Consumatori: stipendi bassi e caro vita, i dati che piegano l’Italia
Gli stipendi italiani sono fra i più bassi d’Europa. La terza potenza industriale del vecchio Continente è solo dodicesima nella classifica dell’area euro, con uno stipendio annuo lordo stimato in 23.406 euro, ovvero la metà di Lussemburgo (48.914), Olanda (44.412) e Germania (41.100). I dati Eurostat fanno riferimento al 2009 e dicono che l’Italia è solo al dodicesimo posto nell’area euro, con una posizione che segue anche quella di Irlanda, Grecia, Spagna e Cipro (anche se la Grecia risentirà molto della crisi economica che la sta sfiancando). Anche la crescita delle retribuzioni è molto lenta: in quattro anni (dal 2005) il rialzo è stato del 3,3%, molto distante dal 29,4% della Spagna e dal 22% del Portogallo. Sono numeri che le associazioni dei consumatori conoscono a partire soprattutto dalle conseguenze pratiche.

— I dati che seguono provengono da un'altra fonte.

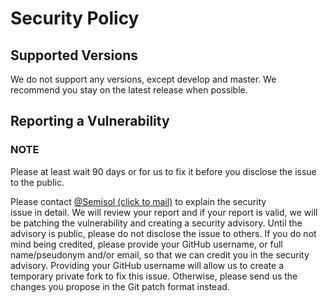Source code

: # Security Policy

## Supported Versions

We do not support any versions, except develop and master.
We recommend you stay on the latest release when possible.

## Reporting a Vulnerability

### NOTE
Please at least wait 90 days or for us to fix it before you disclose the issue to the public.

Please contact [@Semisol (click to mail)](mailto:me@smileycreations15.com?title=ScratchVerifier%20Vulnerability%20Report)<!-- more coming soon--> to explain the security  
issue in detail. We will review your report and if your report is valid, we will be patching the vulnerability and
creating a security advisory. Until the advisory is public, please do not disclose the issue to others. 
If you do not mind being credited, please provide your GitHub username, or full name/pseudonym and/or email, so that we can credit you in the security advisory. 
Providing your GitHub username will allow us to create a temporary private fork to fix this issue. Otherwise, please send us the changes you propose in the Git patch format instead.
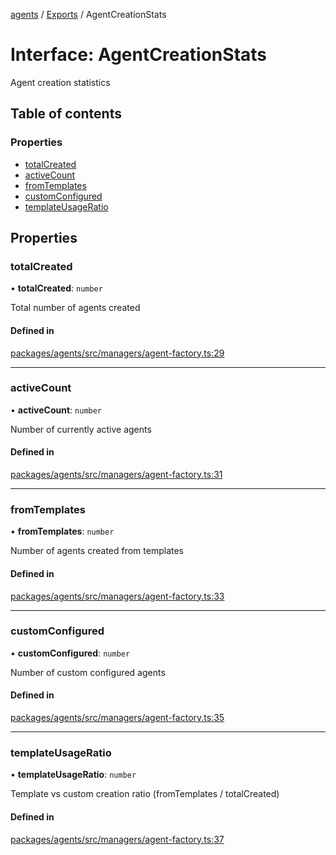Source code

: <!-- 
 ⚠️  AUTO-GENERATED FILE - DO NOT EDIT MANUALLY
 This file is automatically generated by scripts/docs-generator.js
 To make changes, edit the source TypeScript files or update the generator script
-->

[agents](../../) / [Exports](../modules) / AgentCreationStats

# Interface: AgentCreationStats

Agent creation statistics

## Table of contents

### Properties

- [totalCreated](AgentCreationStats#totalcreated)
- [activeCount](AgentCreationStats#activecount)
- [fromTemplates](AgentCreationStats#fromtemplates)
- [customConfigured](AgentCreationStats#customconfigured)
- [templateUsageRatio](AgentCreationStats#templateusageratio)

## Properties

### totalCreated

• **totalCreated**: `number`

Total number of agents created

#### Defined in

[packages/agents/src/managers/agent-factory.ts:29](https://github.com/woojubb/robota/blob/a69b4da7c5c53be6f90be7c6508928a6d39cf60b/packages/agents/src/managers/agent-factory.ts#L29)

___

### activeCount

• **activeCount**: `number`

Number of currently active agents

#### Defined in

[packages/agents/src/managers/agent-factory.ts:31](https://github.com/woojubb/robota/blob/a69b4da7c5c53be6f90be7c6508928a6d39cf60b/packages/agents/src/managers/agent-factory.ts#L31)

___

### fromTemplates

• **fromTemplates**: `number`

Number of agents created from templates

#### Defined in

[packages/agents/src/managers/agent-factory.ts:33](https://github.com/woojubb/robota/blob/a69b4da7c5c53be6f90be7c6508928a6d39cf60b/packages/agents/src/managers/agent-factory.ts#L33)

___

### customConfigured

• **customConfigured**: `number`

Number of custom configured agents

#### Defined in

[packages/agents/src/managers/agent-factory.ts:35](https://github.com/woojubb/robota/blob/a69b4da7c5c53be6f90be7c6508928a6d39cf60b/packages/agents/src/managers/agent-factory.ts#L35)

___

### templateUsageRatio

• **templateUsageRatio**: `number`

Template vs custom creation ratio (fromTemplates / totalCreated)

#### Defined in

[packages/agents/src/managers/agent-factory.ts:37](https://github.com/woojubb/robota/blob/a69b4da7c5c53be6f90be7c6508928a6d39cf60b/packages/agents/src/managers/agent-factory.ts#L37)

Federconsumatori e Adusbef, ad esempio, sottolineano che gli stipendi bassi si accompagnano a costi energetici fra i più alti d’Europa. La loro attenzione verte in questo caso sulla spesa per il riscaldamento: in Italia si pagano 576 euro in più rispetto alla media europea. Spiegano le due associazioni che “quello degli stipendi più bassi non è l’unico triste primato con cui gli italiani devono fare i conti: infatti, al basso potere di acquisto, si accompagnano anche i costi più elevati in Europa per quanto riguarda il comparto energetico in particolar modo il riscaldamento”. Prendendo a riferimento il riscaldamento di un appartamento di 85 metri quadrati, con i prezzi attuali serviranno quasi 1720 euro annui: sono, affermano le due associazioni, 565 euro in più rispetto alla Francia, 648 rispetto alla Germania, 691 euro in più rispetto all’Inghilterra e 576 euro in più rispetto alla media europea.
Non è solo una questione di stipendi poveri, ma anche dell’impatto sul reddito delle spese giornaliere. Come ricorda l’Adoc a partire da un suo studio sul costo della vita, in Italia le spese giornaliere assorbono quasi l’80% del reddito disponibile. “Il 1 gennaio 2002 la lira passava la mano all’euro, dopo 10 anni ci troviamo con i redditi tra i più bassi d’Europa e con i prezzi tra i più alti”, afferma l’associazione, che ha analizzato i dati sul costo della vita in 7 paesi europei (Italia, Francia, Germania, Spagna, Inghilterra, Svezia e Repubblica Ceca). Il reddito medio mensile, in Italia, è di 1.410 euro (netti) che diventano 47 euro al giorno; i tedeschi hanno il reddito più alto, con 2.580 euro mensili, pari ad86 euro giornalieri, mentre quello più basso si registra in Repubblica Ceca (810 euro al mese e 27 al giorno). Una giornata tipo in Italia costo poco meno di 40 euro dunque, circa il 2% in più della media europea; ma, spiega il presidente Carlo Pileri, “l’impatto sul reddito è devastante, dato che le spese giornaliere assorbono il 79,5% dello stipendio”.
L’associazione ha calcolato che gli italiani spendono in media ogni giorno circa 37 euro e cioè il 79,5% del proprio reddito quotidiano al netto delle tasse: “Calcolando le spese per la colazione (circa 2 euro), il pranzo fuori casa (oltre 11 euro), la cena a casa (11,60 euro), il trasporto privato (5,40 euro) o quello pubblico (2 euro), il cellulare (1,50 euro per 10 minuti di chiamate), le spese per la casa (in media 5 euro), la Tv pubblica (0,30 euro) o il cinema (7,50 euro), una giornata tipo in Italia costa l’1,6% in più rispetto alla media europea ed ha il maggiore impatto sul reddito che in altri Paesi”. In Germania, una giornata tipo pesa per il 40,7% del reddito, nel Regno Unito per il 53% e in Francia per il 53,13%. Solo nella Repubblica Ceca l’impatto è superiore all’Italia e arriva al 94%.
Le cifre di Eurostat confermano dunque una situazione allarmante. Per Asso-Consum, sono ancora più gravi se rapportate al carico fiscale presente in Italia, al tasso di disoccupazione, al costo della vita: il Governo deve dunque “proseguire sulla strada della lotta al fenomeno intollerabile dell’evasione fiscale e deve fare tutto il possibile per favorire la ripresa del Paese – afferma l’associazione – E’ infatti necessario che si evitino provvedimenti depressivi e che vengano messi in atto interventi per incoraggiare lo sviluppo, dando uno slancio all’economia e impedendo che la già forte contrazione dei consumi si aggravi ulteriormente”.